Penulis Buku Serial "Wonderful Family", Peraih Penghargaan "Kompasianer Favorit 2014"; Peraih Pin Emas Pegiat Ketahanan Keluarga 2019" dari Gubernur DIY Sri Sultan HB X, Konsultan Keluarga di Jogja Family Center" (JFC). Instagram @cahyadi_takariawan. Fanspage : https://www.facebook.com/cahyadi.takariawan/
Belajar dari 5 Keluarga dalam Al-Qur'an, Mirip Siapa Kita?
Menurut Syaikh Manna' Al-Qaththan dalam kitab "Mabahits fi Ulum Al-Qur'an", ada tiga macam kisah dalam Al-Quran. Pertama, kisah-kisah Nabi terdahulu, mencakup tentang dakwah mereka, mukjizat yang Allah berikan kepada mereka, para penentang dakwahnya, serta keluarga mereka.
Kedua, kisah-kisah yang menceritakan peristiwa-peristiwa terdahulu serta sosok-sosok yang tidak termasuk nabi. Contohnya Maryam ibunda Nabi Isa as, serta keluarga Imran dan Luqman Al-Hakim. Ketiga, kisah-kisah yang terkait peristiwa pada zaman Nabi saw, seperti kisah perang Badar, perang Uhud, kisah dalam keluarga Nabi saw, dan lain-lain.
Semua kisah dalam Al-Qur'an memberikan pelajaran, petunjuk, hikmah, serta pencerahan dan penguatan untuk umat manusia. Dengan kisah tersebut kita bisa mendapatkan sangat banyak nilai petunjuk dan jalan kebenaran untuk dipilih dan diikuti. Tak pernah ada yang sia-sia, ketika Al-Qur'an menuturkan kisah-kisah keluarga dengan berbagai keadaan dan dinamikanya.

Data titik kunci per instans
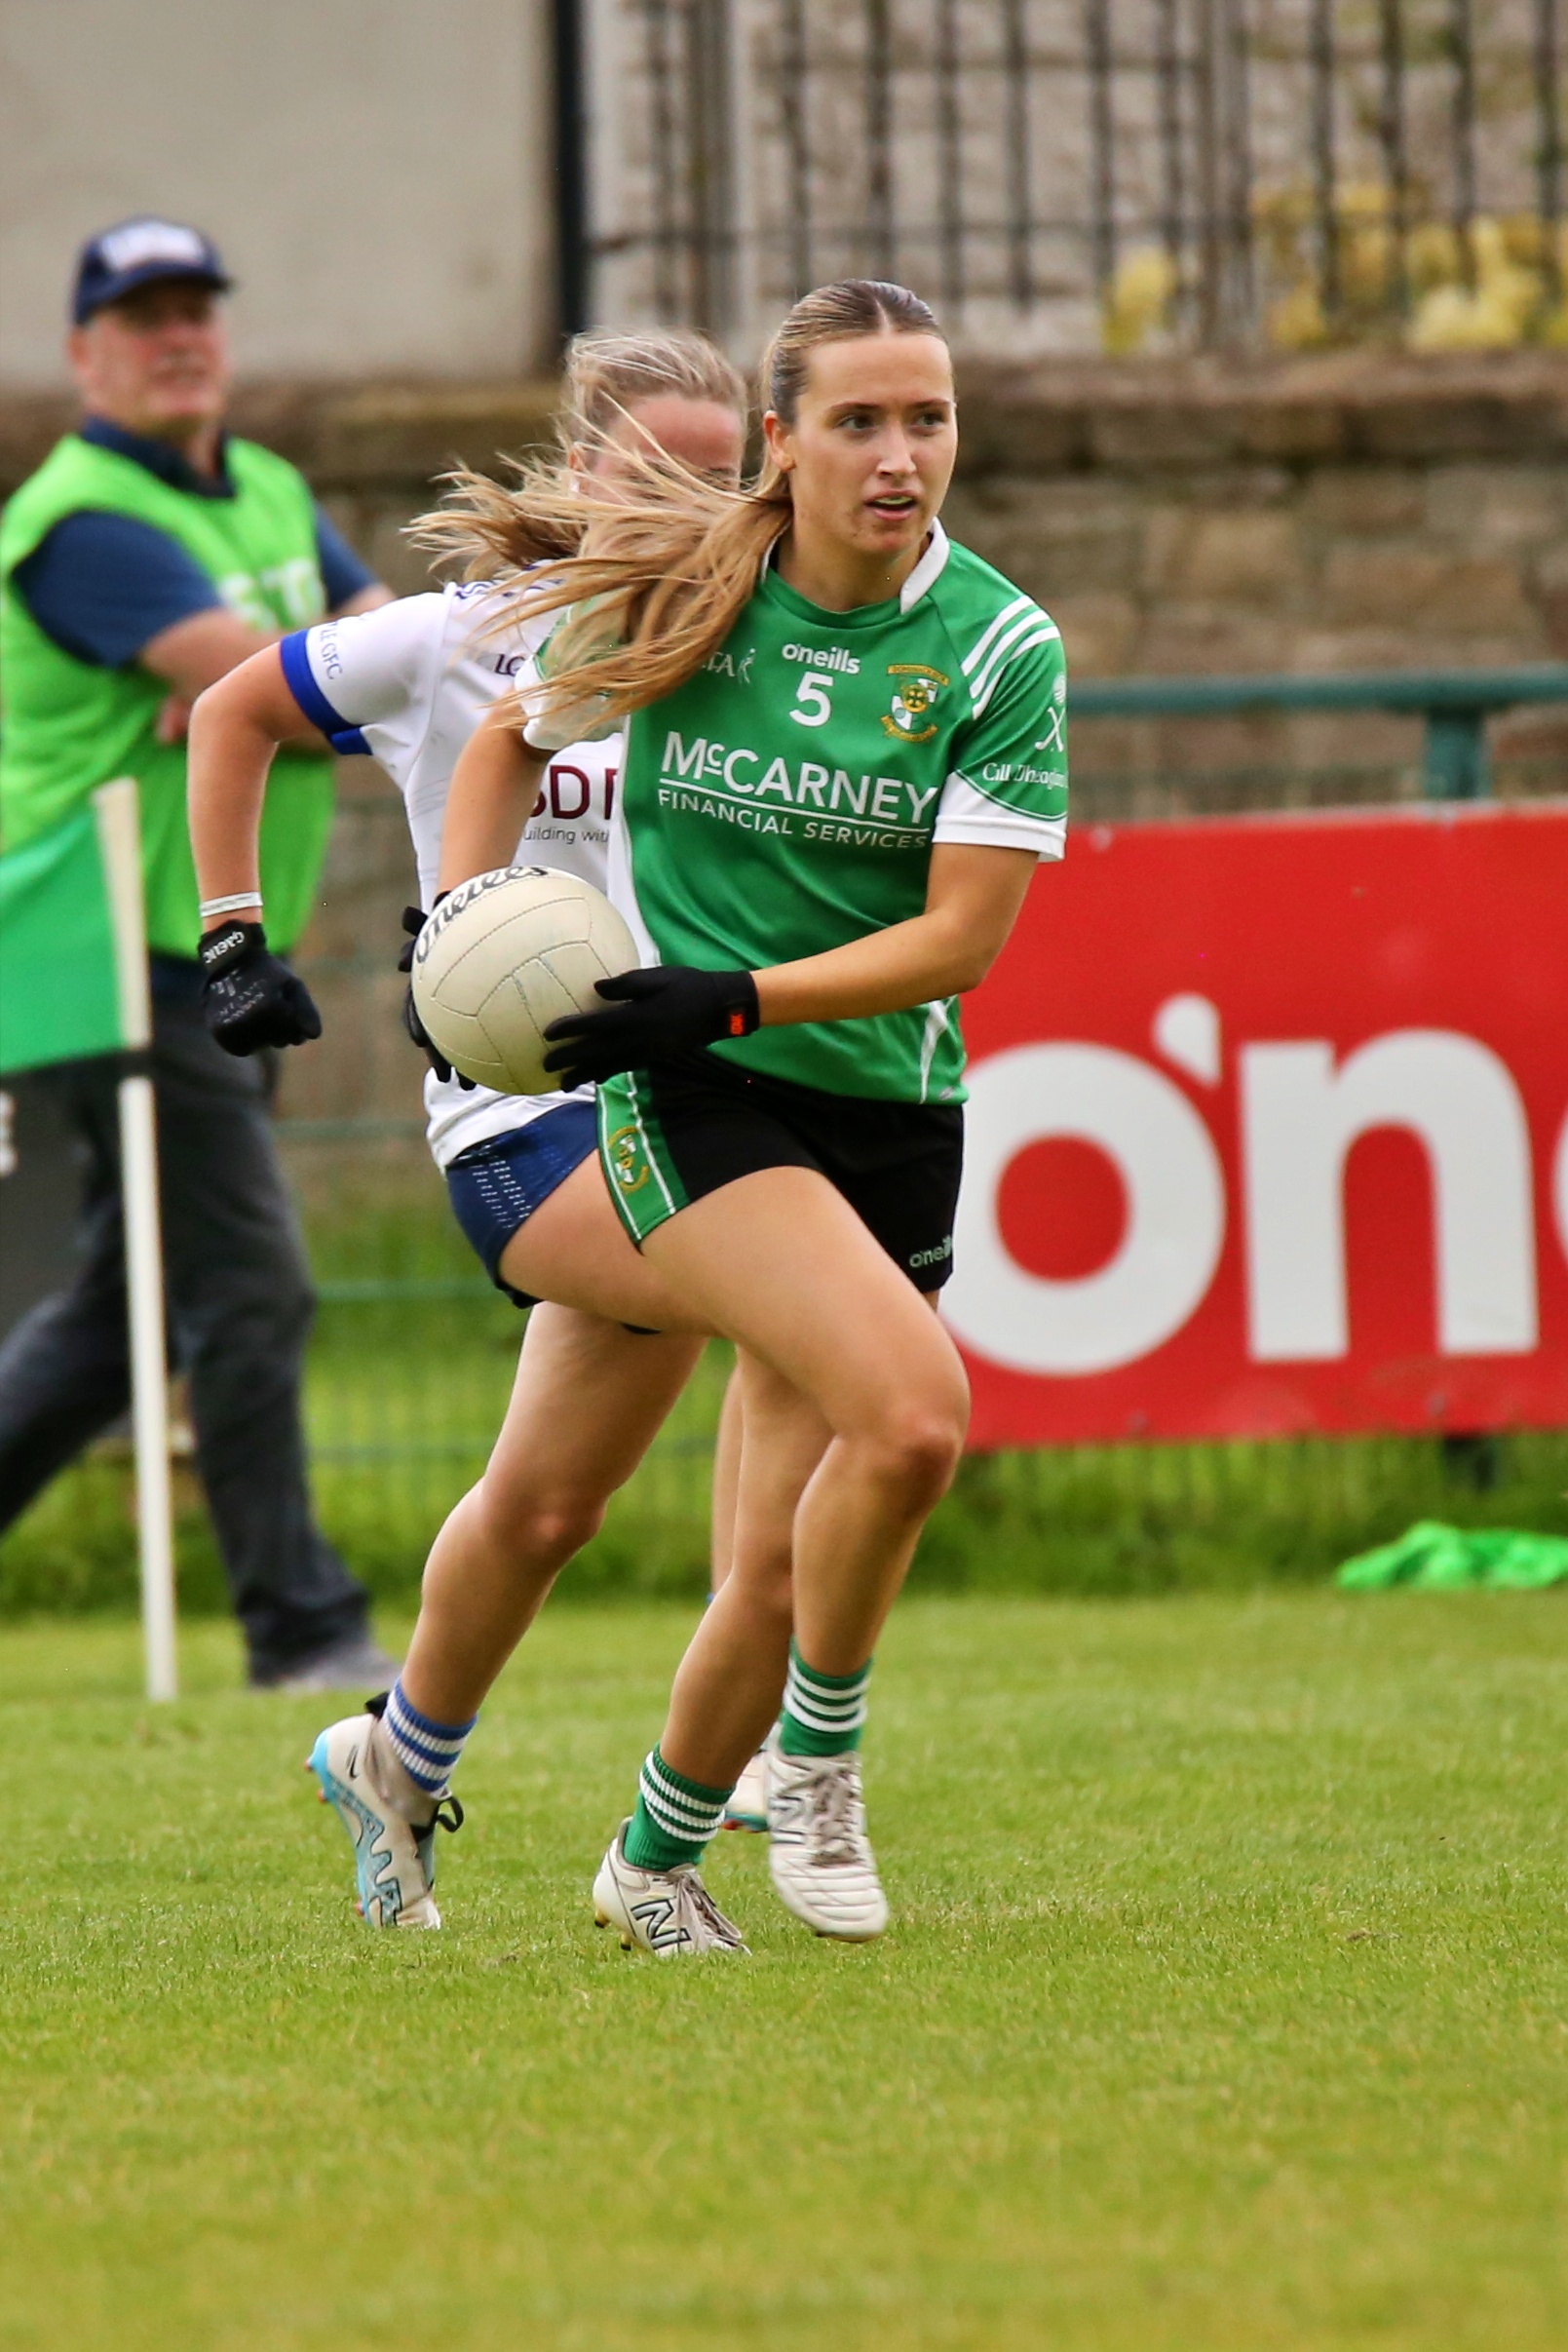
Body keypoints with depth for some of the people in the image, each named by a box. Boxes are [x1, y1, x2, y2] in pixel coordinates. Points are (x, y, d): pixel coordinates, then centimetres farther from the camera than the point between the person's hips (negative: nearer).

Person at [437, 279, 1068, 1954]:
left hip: (887, 1110, 2)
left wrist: (731, 997, -20)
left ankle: (654, 1858, 27)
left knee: (782, 1568, 4)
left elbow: (960, 935, -10)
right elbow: (513, 742, 16)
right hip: (693, 1103, -2)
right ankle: (819, 1756, -8)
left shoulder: (999, 648, -6)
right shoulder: (680, 595, -3)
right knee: (910, 1408, -28)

**Tugas yang Dikerjakan**
Lanjutkan tulisan tentang pelajaran dari kisah keluarga dalam Al-Qur'an, dimulai tepat setelah kalimat terakhirnya.

**Jawaban Tertulis**
Lima Kisah Keluarga Pilihan dalam Al-Qur'an
Dari sekian banyak kisah keluarga yang diceritakan dalam Al-Qur'an, kita akan melihat lima contoh keluarga yang berbeda-beda sifat dan karakternya. Mari kita pelajari lima contoh profil keluarga berikut ini.
Pertama, Keluarga Abu Lahab dan Ummu Jamil
Abu Lahab adalah paman Nabi saw yang sangat keras memusuhi Islam. Nama aslinya adalah Abdul 'Uzza bin 'Abdil Muthallib. Nama kunyahnya adalah Abu 'Utaibah. Namun ia lebih dikenal dengan Abu Lahab, karena wajahnya yang memerah. Arti kata lahab dalam bahasa Arab adalah api yang menyala dan bergejolak.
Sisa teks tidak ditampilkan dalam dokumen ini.